As immigration from Mexico to the United States grew through the 1970s
and 1980s, the Border Patrol, police, and other state agents exerted
increasing violence against ethnic Mexicans in San Diego's volatile
border region. In response, many San Diego activists rallied around the
leadership of the small-scale print shop owner Herman Baca in the
Chicano movement to empower Mexican Americans through Chicano
self-determination. The combination of increasing repression and Chicano
activism gradually produced a new conception of ethnic and racial
community that included both established Mexican Americans and new
Mexican immigrants.

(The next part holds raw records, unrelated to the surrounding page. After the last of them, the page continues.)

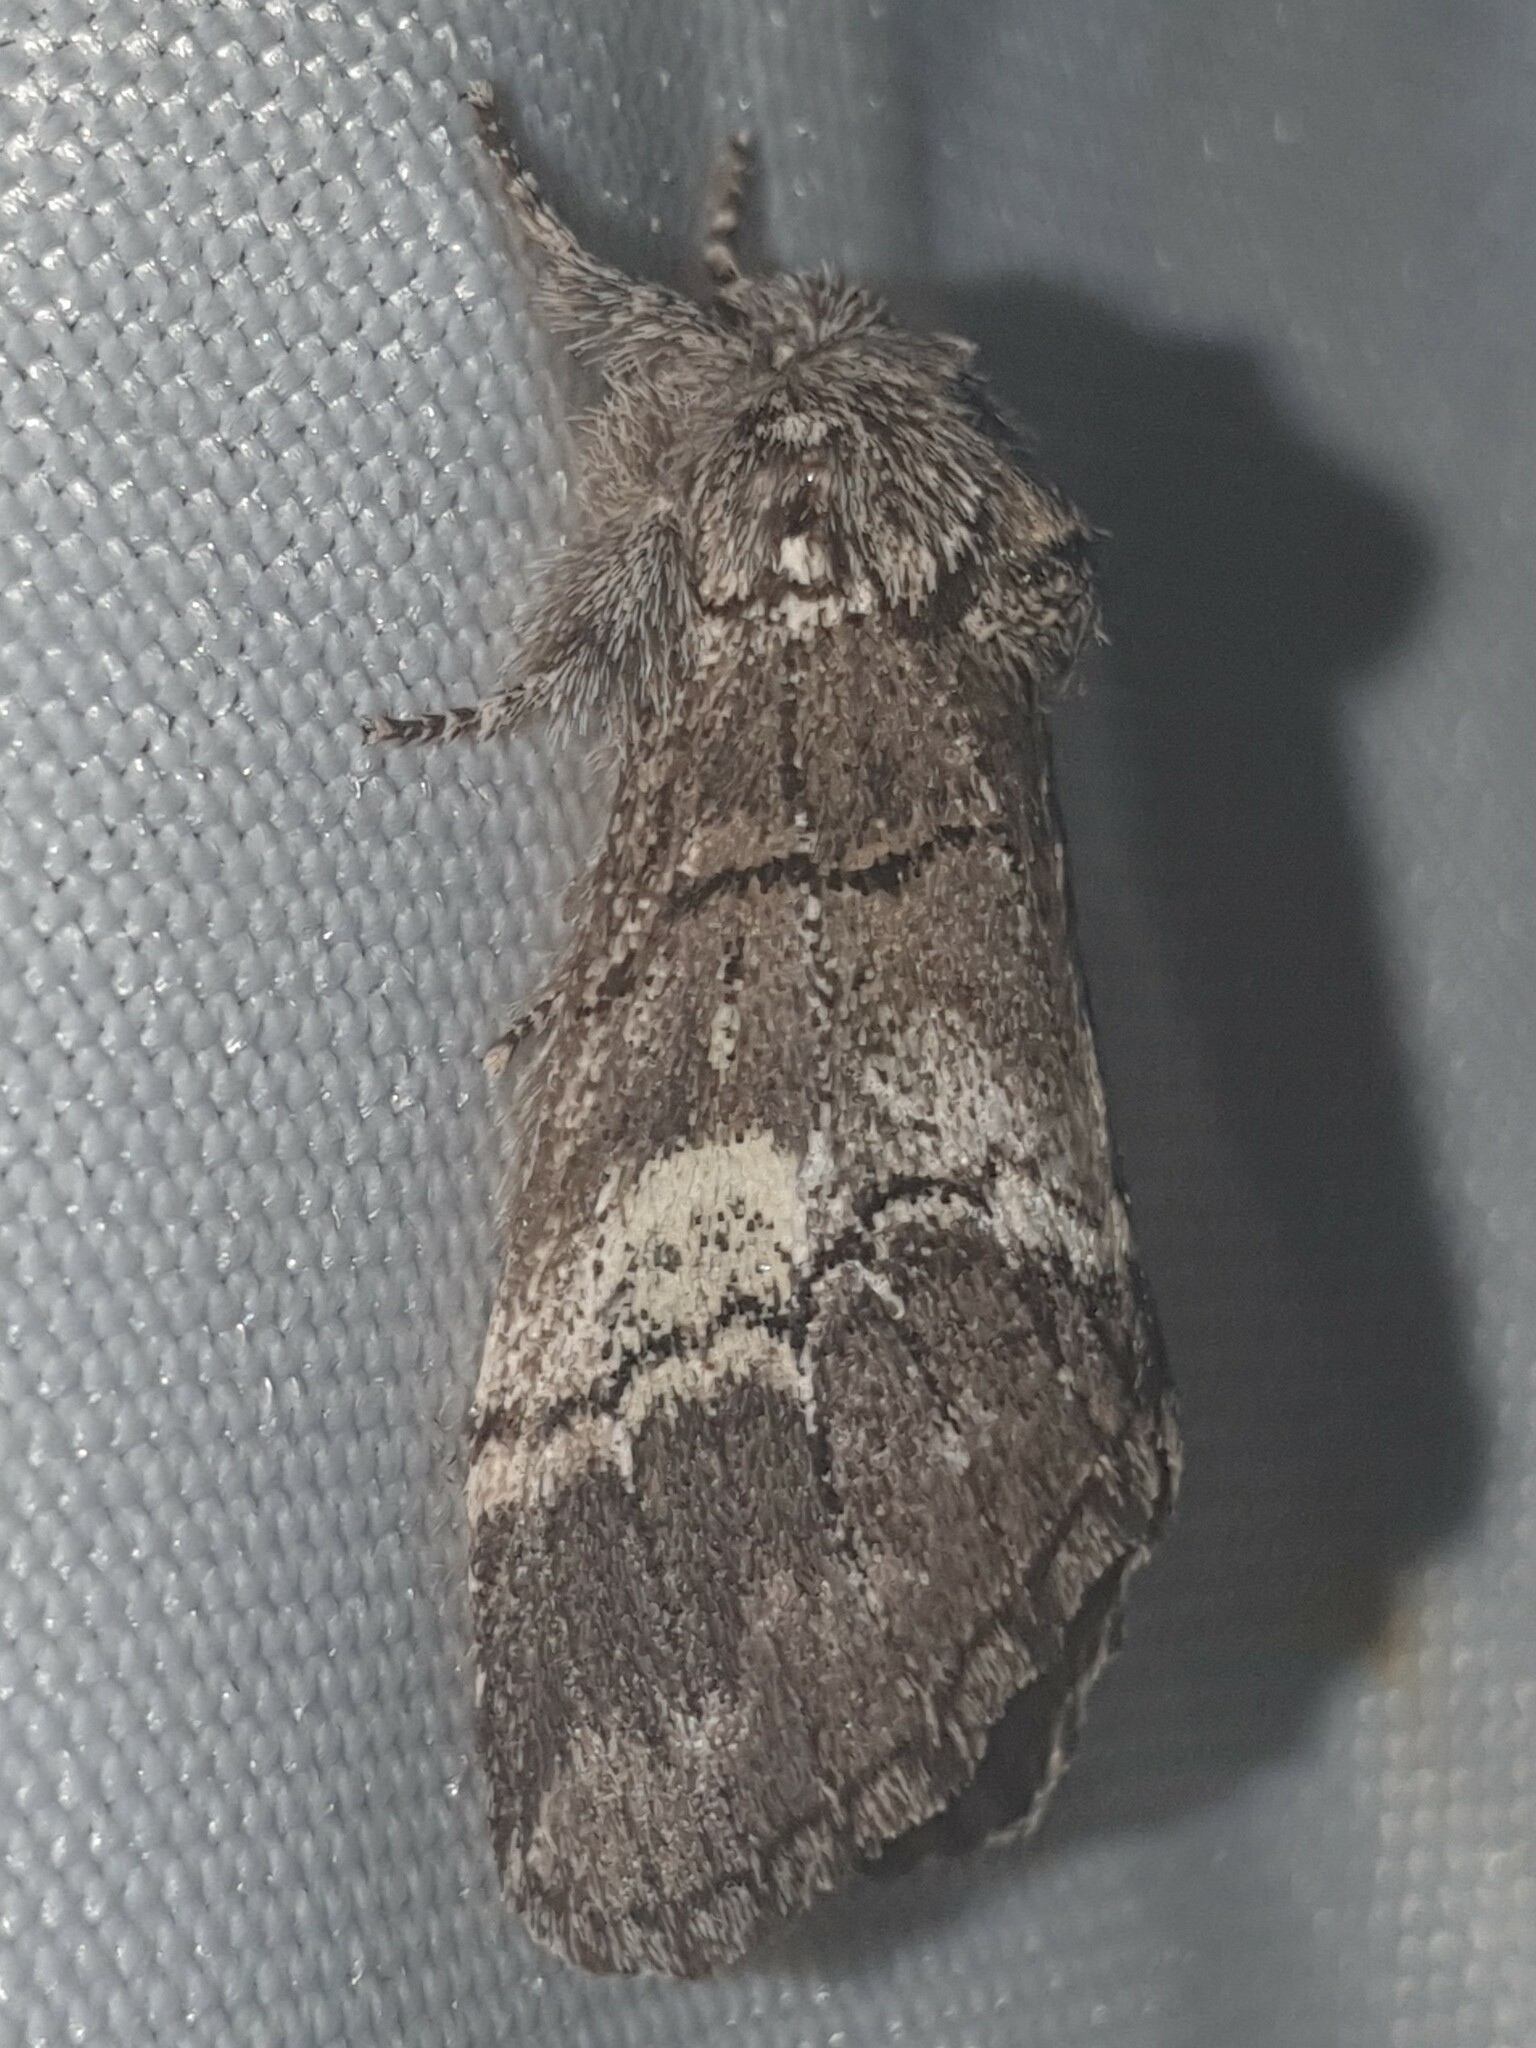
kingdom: Animalia
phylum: Arthropoda
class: Insecta
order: Lepidoptera
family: Notodontidae
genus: Drymonia
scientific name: Drymonia querna
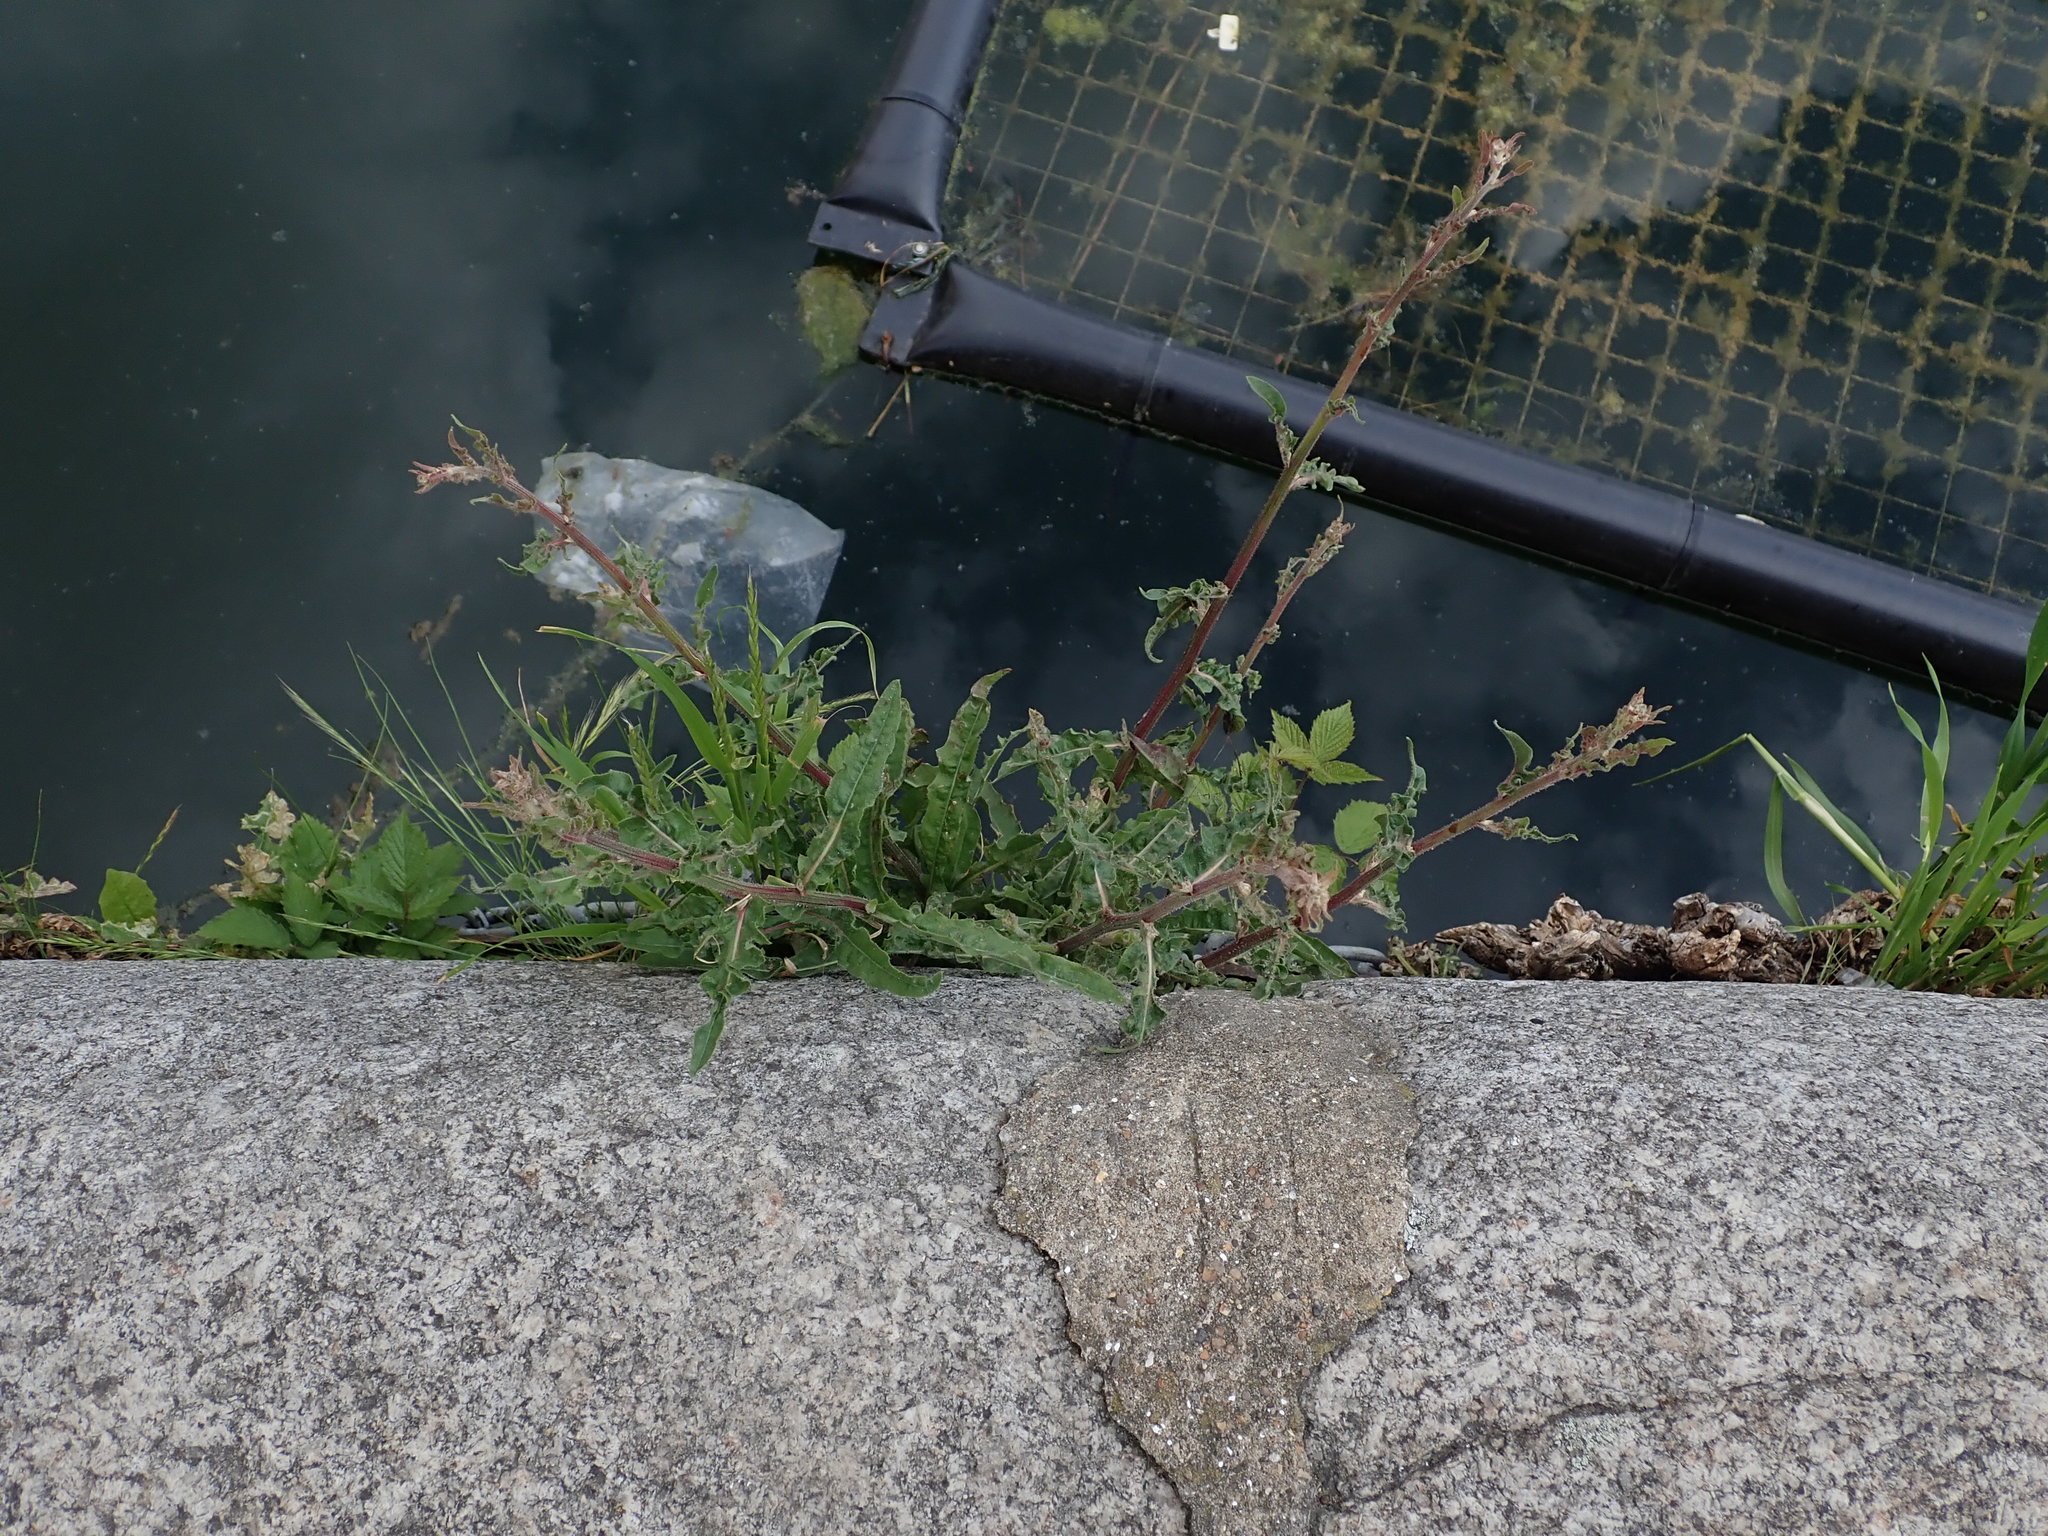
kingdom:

Here, Jimmy Patino narrates the rise of this
Chicano/Mexicano consciousness and the dawning awareness that Mexican
Americans and Mexicans would have to work together to fight border
enforcement policies that subjected Latinos of all statuses to legal
violence.
By placing the Chicano and Latino civil rights struggle on explicitly
transnational terrain, Patino fundamentally reorients the understanding
of the Chicano movement. Ultimately, Patino tells the story of how
Chicano/Mexicano politics articulated an "abolitionist" position on
immigration--going beyond the agreed upon assumptions shared by liberals
and conservatives alike that deportations are inherent to any solutions
to the still burgeoning immigration debate.